## EXTRACTED RECORDS:
....

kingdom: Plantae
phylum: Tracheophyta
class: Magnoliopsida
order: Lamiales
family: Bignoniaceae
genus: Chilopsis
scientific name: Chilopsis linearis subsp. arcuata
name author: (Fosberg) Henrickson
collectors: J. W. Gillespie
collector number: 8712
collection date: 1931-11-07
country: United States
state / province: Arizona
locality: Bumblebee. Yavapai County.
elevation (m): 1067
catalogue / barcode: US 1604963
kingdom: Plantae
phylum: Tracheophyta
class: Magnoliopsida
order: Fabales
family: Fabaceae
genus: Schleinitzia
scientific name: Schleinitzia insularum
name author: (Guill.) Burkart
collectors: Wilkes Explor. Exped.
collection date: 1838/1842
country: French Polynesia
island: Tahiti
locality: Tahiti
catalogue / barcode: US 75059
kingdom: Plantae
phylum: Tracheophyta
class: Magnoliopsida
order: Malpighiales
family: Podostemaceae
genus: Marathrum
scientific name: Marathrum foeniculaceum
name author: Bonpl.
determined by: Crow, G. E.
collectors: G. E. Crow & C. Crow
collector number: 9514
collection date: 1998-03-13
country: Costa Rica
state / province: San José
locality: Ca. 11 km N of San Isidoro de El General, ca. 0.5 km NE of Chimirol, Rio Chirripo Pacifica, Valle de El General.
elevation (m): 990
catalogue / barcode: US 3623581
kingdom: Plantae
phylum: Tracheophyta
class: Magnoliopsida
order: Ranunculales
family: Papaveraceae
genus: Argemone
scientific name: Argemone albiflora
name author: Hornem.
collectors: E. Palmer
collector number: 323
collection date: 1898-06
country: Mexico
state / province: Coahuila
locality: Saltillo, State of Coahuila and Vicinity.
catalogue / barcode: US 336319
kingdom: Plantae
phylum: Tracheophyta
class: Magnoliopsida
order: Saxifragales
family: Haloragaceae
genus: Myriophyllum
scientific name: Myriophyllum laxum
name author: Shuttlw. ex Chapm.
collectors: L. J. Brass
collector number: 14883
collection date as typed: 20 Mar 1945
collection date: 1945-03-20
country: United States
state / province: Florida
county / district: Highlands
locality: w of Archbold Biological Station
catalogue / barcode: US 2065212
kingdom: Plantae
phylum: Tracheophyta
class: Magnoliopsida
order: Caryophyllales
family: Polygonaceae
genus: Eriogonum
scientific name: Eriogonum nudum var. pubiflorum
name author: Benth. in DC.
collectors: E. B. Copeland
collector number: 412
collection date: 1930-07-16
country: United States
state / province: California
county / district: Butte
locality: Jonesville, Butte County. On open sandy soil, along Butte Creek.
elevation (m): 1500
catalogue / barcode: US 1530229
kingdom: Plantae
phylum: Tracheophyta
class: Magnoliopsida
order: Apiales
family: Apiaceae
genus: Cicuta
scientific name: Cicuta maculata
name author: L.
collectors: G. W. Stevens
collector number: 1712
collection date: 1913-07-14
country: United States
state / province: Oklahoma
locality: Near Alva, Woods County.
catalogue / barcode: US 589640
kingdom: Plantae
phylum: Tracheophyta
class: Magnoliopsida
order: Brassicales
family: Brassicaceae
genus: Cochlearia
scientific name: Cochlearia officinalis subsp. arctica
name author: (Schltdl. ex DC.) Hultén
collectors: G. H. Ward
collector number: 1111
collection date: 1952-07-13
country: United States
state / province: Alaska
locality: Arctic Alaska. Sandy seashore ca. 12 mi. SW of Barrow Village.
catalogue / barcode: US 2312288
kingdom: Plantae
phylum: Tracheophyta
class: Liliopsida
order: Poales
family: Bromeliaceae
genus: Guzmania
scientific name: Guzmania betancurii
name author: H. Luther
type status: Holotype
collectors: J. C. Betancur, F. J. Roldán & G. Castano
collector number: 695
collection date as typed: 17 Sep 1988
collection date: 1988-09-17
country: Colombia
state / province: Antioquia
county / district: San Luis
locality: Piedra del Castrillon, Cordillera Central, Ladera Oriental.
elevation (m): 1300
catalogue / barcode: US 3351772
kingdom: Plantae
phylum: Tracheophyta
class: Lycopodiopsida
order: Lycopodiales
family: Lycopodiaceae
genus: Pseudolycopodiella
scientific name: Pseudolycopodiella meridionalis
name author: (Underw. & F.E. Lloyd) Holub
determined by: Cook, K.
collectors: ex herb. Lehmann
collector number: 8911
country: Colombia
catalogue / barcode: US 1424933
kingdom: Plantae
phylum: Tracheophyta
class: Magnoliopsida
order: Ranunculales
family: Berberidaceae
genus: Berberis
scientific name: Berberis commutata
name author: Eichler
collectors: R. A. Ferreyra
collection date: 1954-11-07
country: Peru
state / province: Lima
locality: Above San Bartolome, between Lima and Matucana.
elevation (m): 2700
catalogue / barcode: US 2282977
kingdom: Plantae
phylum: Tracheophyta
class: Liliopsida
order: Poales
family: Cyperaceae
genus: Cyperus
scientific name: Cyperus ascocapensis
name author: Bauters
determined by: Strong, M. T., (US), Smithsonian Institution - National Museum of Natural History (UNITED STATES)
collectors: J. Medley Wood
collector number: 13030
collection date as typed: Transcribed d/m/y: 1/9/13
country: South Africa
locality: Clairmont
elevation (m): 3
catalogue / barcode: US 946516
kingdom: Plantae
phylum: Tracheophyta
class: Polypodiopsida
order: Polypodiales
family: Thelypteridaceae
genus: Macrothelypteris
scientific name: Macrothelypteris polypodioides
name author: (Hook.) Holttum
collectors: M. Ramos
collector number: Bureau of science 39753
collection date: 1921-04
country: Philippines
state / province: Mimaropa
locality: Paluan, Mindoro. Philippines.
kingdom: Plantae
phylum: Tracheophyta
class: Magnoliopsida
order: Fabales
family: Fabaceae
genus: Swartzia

....

## WHAT IS ASKED:
Convert every line in the entries above into a Markdown table with the columns Row and Line, numbering each row and leaving out blank lines.

## WRITTEN SOLUTION:
| Row | Line |
|---|---|
| 1 | kingdom: Plantae |
| 2 | phylum: Tracheophyta |
| 3 | class: Magnoliopsida |
| 4 | order: Lamiales |
| 5 | family: Bignoniaceae |
| 6 | genus: Chilopsis |
| 7 | scientific name: Chilopsis linearis subsp. arcuata |
| 8 | name author: (Fosberg) Henrickson |
| 9 | collectors: J. W. Gillespie |
| 10 | collector number: 8712 |
| 11 | collection date: 1931-11-07 |
| 12 | country: United States |
| 13 | state / province: Arizona |
| 14 | locality: Bumblebee. Yavapai County. |
| 15 | elevation (m): 1067 |
| 16 | catalogue / barcode: US 1604963 |
| 17 | kingdom: Plantae |
| 18 | phylum: Tracheophyta |
| 19 | class: Magnoliopsida |
| 20 | order: Fabales |
| 21 | family: Fabaceae |
| 22 | genus: Schleinitzia |
| 23 | scientific name: Schleinitzia insularum |
| 24 | name author: (Guill.) Burkart |
| 25 | collectors: Wilkes Explor. Exped. |
| 26 | collection date: 1838/1842 |
| 27 | country: French Polynesia |
| 28 | island: Tahiti |
| 29 | locality: Tahiti |
| 30 | catalogue / barcode: US 75059 |
| 31 | kingdom: Plantae |
| 32 | phylum: Tracheophyta |
| 33 | class: Magnoliopsida |
| 34 | order: Malpighiales |
| 35 | family: Podostemaceae |
| 36 | genus: Marathrum |
| 37 | scientific name: Marathrum foeniculaceum |
| 38 | name author: Bonpl. |
| 39 | determined by: Crow, G. E. |
| 40 | collectors: G. E. Crow & C. Crow |
| 41 | collector number: 9514 |
| 42 | collection date: 1998-03-13 |
| 43 | country: Costa Rica |
| 44 | state / province: San José |
| 45 | locality: Ca. 11 km N of San Isidoro de El General, ca. 0.5 km NE of Chimirol, Rio Chirripo Pacifica, Valle de El General. |
| 46 | elevation (m): 990 |
| 47 | catalogue / barcode: US 3623581 |
| 48 | kingdom: Plantae |
| 49 | phylum: Tracheophyta |
| 50 | class: Magnoliopsida |
| 51 | order: Ranunculales |
| 52 | family: Papaveraceae |
| 53 | genus: Argemone |
| 54 | scientific name: Argemone albiflora |
| 55 | name author: Hornem. |
| 56 | collectors: E. Palmer |
| 57 | collector number: 323 |
| 58 | collection date: 1898-06 |
| 59 | country: Mexico |
| 60 | state / province: Coahuila |
| 61 | locality: Saltillo, State of Coahuila and Vicinity. |
| 62 | catalogue / barcode: US 336319 |
| 63 | kingdom: Plantae |
| 64 | phylum: Tracheophyta |
| 65 | class: Magnoliopsida |
| 66 | order: Saxifragales |
| 67 | family: Haloragaceae |
| 68 | genus: Myriophyllum |
| 69 | scientific name: Myriophyllum laxum |
| 70 | name author: Shuttlw. ex Chapm. |
| 71 | collectors: L. J. Brass |
| 72 | collector number: 14883 |
| 73 | collection date as typed: 20 Mar 1945 |
| 74 | collection date: 1945-03-20 |
| 75 | country: United States |
| 76 | state / province: Florida |
| 77 | county / district: Highlands |
| 78 | locality: w of Archbold Biological Station |
| 79 | catalogue / barcode: US 2065212 |
| 80 | kingdom: Plantae |
| 81 | phylum: Tracheophyta |
| 82 | class: Magnoliopsida |
| 83 | order: Caryophyllales |
| 84 | family: Polygonaceae |
| 85 | genus: Eriogonum |
| 86 | scientific name: Eriogonum nudum var. pubiflorum |
| 87 | name author: Benth. in DC. |
| 88 | collectors: E. B. Copeland |
| 89 | collector number: 412 |
| 90 | collection date: 1930-07-16 |
| 91 | country: United States |
| 92 | state / province: California |
| 93 | county / district: Butte |
| 94 | locality: Jonesville, Butte County. On open sandy soil, along Butte Creek. |
| 95 | elevation (m): 1500 |
| 96 | catalogue / barcode: US 1530229 |
| 97 | kingdom: Plantae |
| 98 | phylum: Tracheophyta |
| 99 | class: Magnoliopsida |
| 100 | order: Apiales |
| 101 | family: Apiaceae |
| 102 | genus: Cicuta |
| 103 | scientific name: Cicuta maculata |
| 104 | name author: L. |
| 105 | collectors: G. W. Stevens |
| 106 | collector number: 1712 |
| 107 | collection date: 1913-07-14 |
| 108 | country: United States |
| 109 | state / province: Oklahoma |
| 110 | locality: Near Alva, Woods County. |
| 111 | catalogue / barcode: US 589640 |
| 112 | kingdom: Plantae |
| 113 | phylum: Tracheophyta |
| 114 | class: Magnoliopsida |
| 115 | order: Brassicales |
| 116 | family: Brassicaceae |
| 117 | genus: Cochlearia |
| 118 | scientific name: Cochlearia officinalis subsp. arctica |
| 119 | name author: (Schltdl. ex DC.) Hultén |
| 120 | collectors: G. H. Ward |
| 121 | collector number: 1111 |
| 122 | collection date: 1952-07-13 |
| 123 | country: United States |
| 124 | state / province: Alaska |
| 125 | locality: Arctic Alaska. Sandy seashore ca. 12 mi. SW of Barrow Village. |
| 126 | catalogue / barcode: US 2312288 |
| 127 | kingdom: Plantae |
| 128 | phylum: Tracheophyta |
| 129 | class: Liliopsida |
| 130 | order: Poales |
| 131 | family: Bromeliaceae |
| 132 | genus: Guzmania |
| 133 | scientific name: Guzmania betancurii |
| 134 | name author: H. Luther |
| 135 | type status: Holotype |
| 136 | collectors: J. C. Betancur, F. J. Roldán & G. Castano |
| 137 | collector number: 695 |
| 138 | collection date as typed: 17 Sep 1988 |
| 139 | collection date: 1988-09-17 |
| 140 | country: Colombia |
| 141 | state / province: Antioquia |
| 142 | county / district: San Luis |
| 143 | locality: Piedra del Castrillon, Cordillera Central, Ladera Oriental. |
| 144 | elevation (m): 1300 |
| 145 | catalogue / barcode: US 3351772 |
| 146 | kingdom: Plantae |
| 147 | phylum: Tracheophyta |
| 148 | class: Lycopodiopsida |
| 149 | order: Lycopodiales |
| 150 | family: Lycopodiaceae |
| 151 | genus: Pseudolycopodiella |
| 152 | scientific name: Pseudolycopodiella meridionalis |
| 153 | name author: (Underw. & F.E. Lloyd) Holub |
| 154 | determined by: Cook, K. |
| 155 | collectors: ex herb. Lehmann |
| 156 | collector number: 8911 |
| 157 | country: Colombia |
| 158 | catalogue / barcode: US 1424933 |
| 159 | kingdom: Plantae |
| 160 | phylum: Tracheophyta |
| 161 | class: Magnoliopsida |
| 162 | order: Ranunculales |
| 163 | family: Berberidaceae |
| 164 | genus: Berberis |
| 165 | scientific name: Berberis commutata |
| 166 | name author: Eichler |
| 167 | collectors: R. A. Ferreyra |
| 168 | collection date: 1954-11-07 |
| 169 | country: Peru |
| 170 | state / province: Lima |
| 171 | locality: Above San Bartolome, between Lima and Matucana. |
| 172 | elevation (m): 2700 |
| 173 | catalogue / barcode: US 2282977 |
| 174 | kingdom: Plantae |
| 175 | phylum: Tracheophyta |
| 176 | class: Liliopsida |
| 177 | order: Poales |
| 178 | family: Cyperaceae |
| 179 | genus: Cyperus |
| 180 | scientific name: Cyperus ascocapensis |
| 181 | name author: Bauters |
| 182 | determined by: Strong, M. T., (US), Smithsonian Institution - National Museum of Natural History (UNITED STATES) |
| 183 | collectors: J. Medley Wood |
| 184 | collector number: 13030 |
| 185 | collection date as typed: Transcribed d/m/y: 1/9/13 |
| 186 | country: South Africa |
| 187 | locality: Clairmont |
| 188 | elevation (m): 3 |
| 189 | catalogue / barcode: US 946516 |
| 190 | kingdom: Plantae |
| 191 | phylum: Tracheophyta |
| 192 | class: Polypodiopsida |
| 193 | order: Polypodiales |
| 194 | family: Thelypteridaceae |
| 195 | genus: Macrothelypteris |
| 196 | scientific name: Macrothelypteris polypodioides |
| 197 | name author: (Hook.) Holttum |
| 198 | collectors: M. Ramos |
| 199 | collector number: Bureau of science 39753 |
| 200 | collection date: 1921-04 |
| 201 | country: Philippines |
| 202 | state / province: Mimaropa |
| 203 | locality: Paluan, Mindoro. Philippines. |
| 204 | kingdom: Plantae |
| 205 | phylum: Tracheophyta |
| 206 | class: Magnoliopsida |
| 207 | order: Fabales |
| 208 | family: Fabaceae |
| 209 | genus: Swartzia |